I will quote from your favorite source and mine, Wikipedia:

Former Congressman Billy Tauzin, R-La., who steered the bill through the House, retired soon after and took a $2 million a year job as president of Pharmaceutical Research and Manufacturers of America (PhRMA), the main industry lobbying group. Medicare boss Thomas Scully, who threatened to fire Medicare Chief Actuary Richard Foster if he reported how much the bill would actually cost, was negotiating for a new job as a pharmaceutical lobbyist as the bill was working through Congress. A total of 14 congressional aides quit their jobs to work for the drug and medical lobbies immediately after the bill’s passage.

If you don’t like Wikipedia, here’s an interesting 2009 article about the Medicare Part D boondoggle from Forbes. You probably won’t like it, either.

@Greg: Only fools quote wikapedia! Unless they are making a point as to how unreliable the info is!

@Randy: In case you didn’t notice, Greg also gave a secondary source. Only ultra-conservative dummies (to use your word) feel Wiki is totally unreliable—and that’s because most of them hate documentation of the truth.

@Nan G: I don’t know where you get your information (which is why documentation is important) but the report from the CBO offers a divergent opinion, with more detail (offering a somewhat more optimistic scenario than you statement allude):

CBO and JCT now estimate that the insurance coverage provisions of the ACA will have a net cost of just under $1.1 trillion over the 2012-2021 period-about $50 billion less than the agencies’ March 2011 estimate for that 10-year period. (For comparison with previous estimates, these numbers cover the 2012-2021 period; estimates including 2022 can be found below.)

Compared with prior law, the ACA is now estimated by CBO and JCT to reduce the number of nonelderly people without health insurance coverage by 30 million to 33 million in 2016 and subsequent years, leaving 26 million to 27 million nonelderly residents uninsured in those years (see Table 3 at the end of the report). The share of legal nonelderly residents with insurance is projected to rise from 82 percent in 2012 to 93 percent in 2016 and subsequent years. That share rose to 95 percent in CBO and JCT’s previous estimate.

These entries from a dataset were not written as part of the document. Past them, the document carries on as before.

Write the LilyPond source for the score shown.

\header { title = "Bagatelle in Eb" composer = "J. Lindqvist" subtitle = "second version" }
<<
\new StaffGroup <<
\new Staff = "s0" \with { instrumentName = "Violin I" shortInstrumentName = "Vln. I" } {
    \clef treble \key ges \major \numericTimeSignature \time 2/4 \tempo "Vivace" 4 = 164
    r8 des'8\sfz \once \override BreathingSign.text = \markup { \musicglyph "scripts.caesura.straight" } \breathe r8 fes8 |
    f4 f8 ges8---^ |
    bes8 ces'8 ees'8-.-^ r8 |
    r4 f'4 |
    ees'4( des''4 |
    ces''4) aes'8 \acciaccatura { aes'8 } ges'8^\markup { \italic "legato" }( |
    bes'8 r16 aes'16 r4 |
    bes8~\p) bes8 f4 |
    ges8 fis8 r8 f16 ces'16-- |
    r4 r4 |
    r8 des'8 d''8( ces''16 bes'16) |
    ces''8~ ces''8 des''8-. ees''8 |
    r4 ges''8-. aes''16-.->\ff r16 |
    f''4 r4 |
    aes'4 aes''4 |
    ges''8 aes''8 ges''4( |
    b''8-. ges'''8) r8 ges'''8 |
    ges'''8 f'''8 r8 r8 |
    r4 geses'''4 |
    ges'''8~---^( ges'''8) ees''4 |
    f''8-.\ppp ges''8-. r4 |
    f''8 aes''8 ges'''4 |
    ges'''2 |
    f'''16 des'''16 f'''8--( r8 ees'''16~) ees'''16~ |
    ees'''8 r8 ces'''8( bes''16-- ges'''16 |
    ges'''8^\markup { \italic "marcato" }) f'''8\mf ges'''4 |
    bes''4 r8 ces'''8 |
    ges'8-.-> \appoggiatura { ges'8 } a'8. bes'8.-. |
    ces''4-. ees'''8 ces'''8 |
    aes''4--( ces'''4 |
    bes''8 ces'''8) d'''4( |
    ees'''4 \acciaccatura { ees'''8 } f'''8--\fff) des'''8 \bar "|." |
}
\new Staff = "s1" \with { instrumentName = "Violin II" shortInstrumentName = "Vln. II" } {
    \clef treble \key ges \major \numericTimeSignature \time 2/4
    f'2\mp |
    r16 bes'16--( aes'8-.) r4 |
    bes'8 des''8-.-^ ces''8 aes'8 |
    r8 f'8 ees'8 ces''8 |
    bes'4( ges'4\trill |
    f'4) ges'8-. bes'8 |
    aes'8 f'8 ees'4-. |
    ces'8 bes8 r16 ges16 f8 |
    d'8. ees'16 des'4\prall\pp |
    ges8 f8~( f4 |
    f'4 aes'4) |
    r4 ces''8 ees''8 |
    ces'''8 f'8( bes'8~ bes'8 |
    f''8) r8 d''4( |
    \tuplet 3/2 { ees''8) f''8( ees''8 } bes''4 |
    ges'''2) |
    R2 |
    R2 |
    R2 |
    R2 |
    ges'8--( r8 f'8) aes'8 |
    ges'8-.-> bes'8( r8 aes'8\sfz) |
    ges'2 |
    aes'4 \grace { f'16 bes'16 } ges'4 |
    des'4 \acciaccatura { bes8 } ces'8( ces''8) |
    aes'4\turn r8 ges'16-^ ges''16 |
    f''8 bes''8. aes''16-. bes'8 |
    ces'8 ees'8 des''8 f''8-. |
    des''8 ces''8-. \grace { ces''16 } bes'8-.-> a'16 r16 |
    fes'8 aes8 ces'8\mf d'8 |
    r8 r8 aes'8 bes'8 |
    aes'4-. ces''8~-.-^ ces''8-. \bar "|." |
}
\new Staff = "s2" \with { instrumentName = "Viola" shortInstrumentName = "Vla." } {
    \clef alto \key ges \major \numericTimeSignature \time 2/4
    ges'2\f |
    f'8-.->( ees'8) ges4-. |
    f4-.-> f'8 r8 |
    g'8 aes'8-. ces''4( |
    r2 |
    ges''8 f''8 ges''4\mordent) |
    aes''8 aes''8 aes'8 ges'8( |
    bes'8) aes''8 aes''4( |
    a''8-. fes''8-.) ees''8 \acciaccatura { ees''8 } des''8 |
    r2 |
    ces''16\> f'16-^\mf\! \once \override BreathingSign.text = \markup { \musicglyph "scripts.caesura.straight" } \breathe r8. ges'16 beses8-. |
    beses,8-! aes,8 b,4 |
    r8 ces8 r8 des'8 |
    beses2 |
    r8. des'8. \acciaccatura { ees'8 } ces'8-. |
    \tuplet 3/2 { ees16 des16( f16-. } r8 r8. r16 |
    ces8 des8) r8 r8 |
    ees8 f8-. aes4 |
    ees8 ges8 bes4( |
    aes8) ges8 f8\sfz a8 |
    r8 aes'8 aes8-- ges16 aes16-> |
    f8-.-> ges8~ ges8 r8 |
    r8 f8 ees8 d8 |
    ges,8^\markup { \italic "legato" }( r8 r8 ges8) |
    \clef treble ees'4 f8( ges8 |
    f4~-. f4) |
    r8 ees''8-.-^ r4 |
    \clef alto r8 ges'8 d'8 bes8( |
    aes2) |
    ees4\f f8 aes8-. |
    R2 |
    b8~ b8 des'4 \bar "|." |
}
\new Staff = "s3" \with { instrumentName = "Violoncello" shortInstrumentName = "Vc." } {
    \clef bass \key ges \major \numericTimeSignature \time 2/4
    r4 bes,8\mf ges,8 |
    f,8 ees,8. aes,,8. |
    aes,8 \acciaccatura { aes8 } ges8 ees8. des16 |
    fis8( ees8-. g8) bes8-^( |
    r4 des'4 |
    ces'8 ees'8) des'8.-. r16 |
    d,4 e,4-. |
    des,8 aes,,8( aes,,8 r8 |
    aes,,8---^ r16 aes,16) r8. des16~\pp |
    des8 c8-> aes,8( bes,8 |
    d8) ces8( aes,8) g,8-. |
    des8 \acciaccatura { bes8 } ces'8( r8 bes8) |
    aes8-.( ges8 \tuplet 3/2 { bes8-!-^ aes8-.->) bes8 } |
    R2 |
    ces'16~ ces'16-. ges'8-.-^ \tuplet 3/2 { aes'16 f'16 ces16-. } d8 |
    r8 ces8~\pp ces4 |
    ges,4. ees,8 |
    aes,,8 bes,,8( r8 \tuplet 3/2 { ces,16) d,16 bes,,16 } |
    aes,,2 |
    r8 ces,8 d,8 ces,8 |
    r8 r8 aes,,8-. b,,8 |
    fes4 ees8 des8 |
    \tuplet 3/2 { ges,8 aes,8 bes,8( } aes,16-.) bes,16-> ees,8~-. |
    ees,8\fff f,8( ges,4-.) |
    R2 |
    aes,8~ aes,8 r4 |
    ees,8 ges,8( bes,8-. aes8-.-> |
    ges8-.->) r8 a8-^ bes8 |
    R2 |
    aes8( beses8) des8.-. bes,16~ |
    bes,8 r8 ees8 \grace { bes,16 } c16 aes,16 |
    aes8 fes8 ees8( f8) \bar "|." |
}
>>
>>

http://cbo.gov/publication/43080

I couldn’t find any legitimate source referring to how much was being ‘syphoned’ from medicare.

Many of us Conservatives were against the Med D mess. However, IIRC it is one of the few govt. programs under budget!
With that said, this thread is how the left is lying about what Paul’s plan will do. Folks, please don’t let greg deliberately derail another thread. He knows Levin is right and that’s why he wants to change the subject.